Ag markets were decidedly mixed in Wednesday night action

Crop futures slipped again Wednesday night. The crop markets mounted a modest comeback from recent harvest-driven losses yesterday. The bounce may have been a response to the weather system now moving across the Midwest, since that will delay harvesting somewhat. However, corn and beans declined again overnight. December corn futures dipped 0.75 cent to $3.205/bushel in early Thursday action, while May lost 0.5 to $3.4225.

Big energy losses may be depressing the bean and oil markets. The soy complex also built upon yesterday's gains last night, but turned lower in the early morning hours. That probably reflects sizeable losses in the petroleum markets, particularly with palm oil also coming under pressure. Most meal contracts edged slightly higher. November soybean futures slid 2.25 cents to $9.145/bushel in predawn Thursday trading, while December soyoil fell 0.36 cents to 32.44 cents/pound, whereas December soymeal rose $0.4 to $299.0/ton.

Talk of reduced Russian selling seems to be supporting the wheat markets. Wheat futures rebounded from Wednesday's low and are proving able to build upon the late-session firmness today. Wire service sources cited a recent lack of Russian sales for the lack, since that has seemingly caused the global situation to tighten. December CBOT wheat gained 2.5 cents to $4.815/bushel early Thursday morning, while December KC wheat climbed 4.0 cents to $5.615/bushel, and December MWE wheat rose 4.0 to $5.3575.

Cattle traders apparently expect cash strength. Despite little news and modest beef gains Wednesday, live cattle futures leapt higher and built upon those gains overnight. That strength is very likely anticipating a fresh cash market advance today or tomorrow. December live cattle futures surged 0.77 cents to 166.67 cents/pound Wednesday night, while April futures jumped 0.77 to 164.32. Meanwhile, November feeder futures rocketed up 2.37 cents to 240.42 cents/pound and January feeders soared 2.17 to 233.95.

Concerns about fourth-quarter prospects are still depressing hog futures. The cash and wholesale markets proved mixed to weak Wednesday, thereby seeming to justify the bearishness that infected nearby futures at that time. Traders worry about a big seasonal breakdown into the holiday season. December hogs dropped 0.67 cents to 94.20 cents/pound as Thursday dawned over Chicago, while April slipped 0.05 to 91.62.

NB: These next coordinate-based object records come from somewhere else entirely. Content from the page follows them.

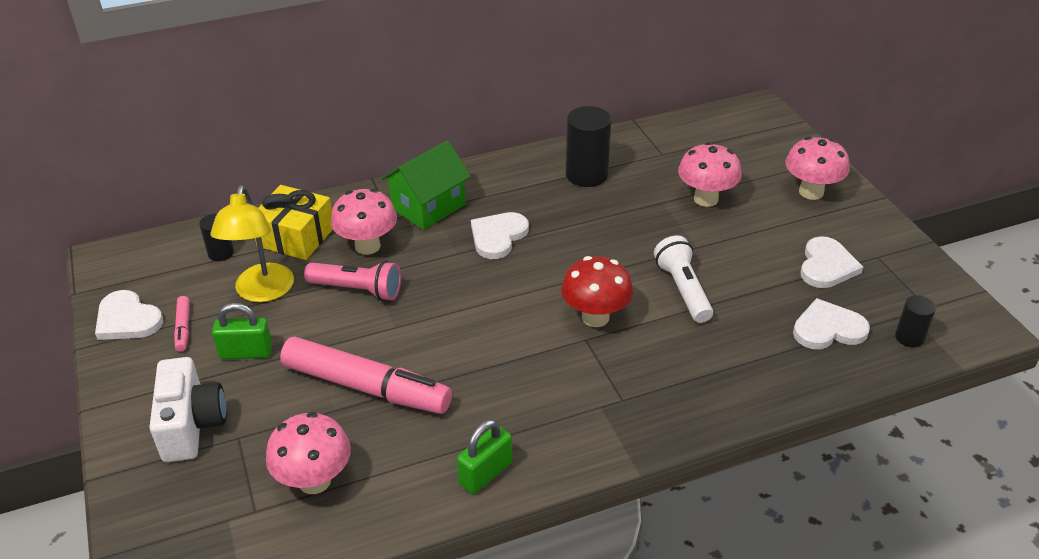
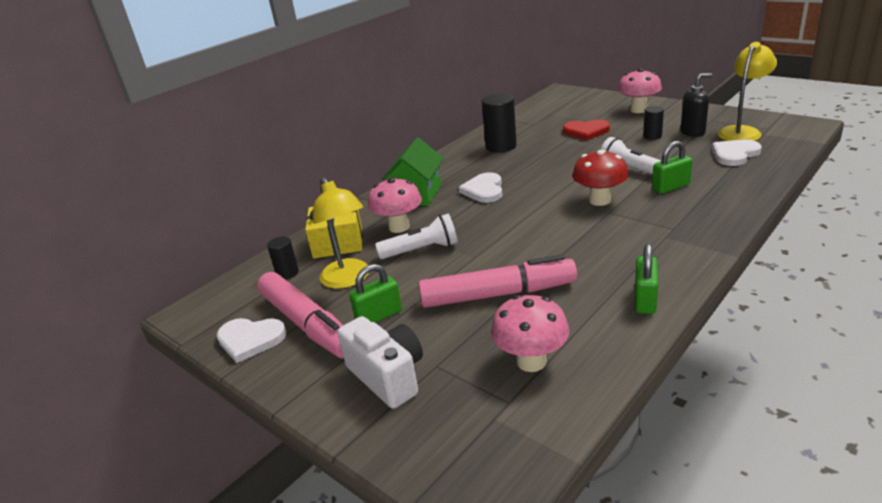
camera: 25 degrees left, 10 degrees down
(183, 328) = (307, 324): pink marker -> pink marker, size x2.39
(357, 290) = (421, 250): pink flashlight -> white flashlight
(692, 339) = (670, 187): none -> green padlock
(706, 199) = (586, 131): pink mushroom -> red heart
(826, 266) = (693, 132): white heart -> black soap dispenser
(887, 296) = (742, 131): none -> yellow lamp
(909, 337) = (779, 142): black cylinder -> black cylinder (652, 136)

USDA news may be weighing on cotton futures. The 2013/14 cotton season was marked by industry problems getting cotton out of domestic warehouses in a timely manner, which probably tended to support prices. The USDA responded to requests from mills by saying it would increase its scrutiny of warehouses. Little may happen on that front, but the USDA attention may cause shippers to accelerate their efforts, thereby increasing domestic supplies. December cotton futures sagged 0.06 cents to 62.12 cents/pound shortly after sunrise Thursday, while March futures sank 0.33 cents to 60.66.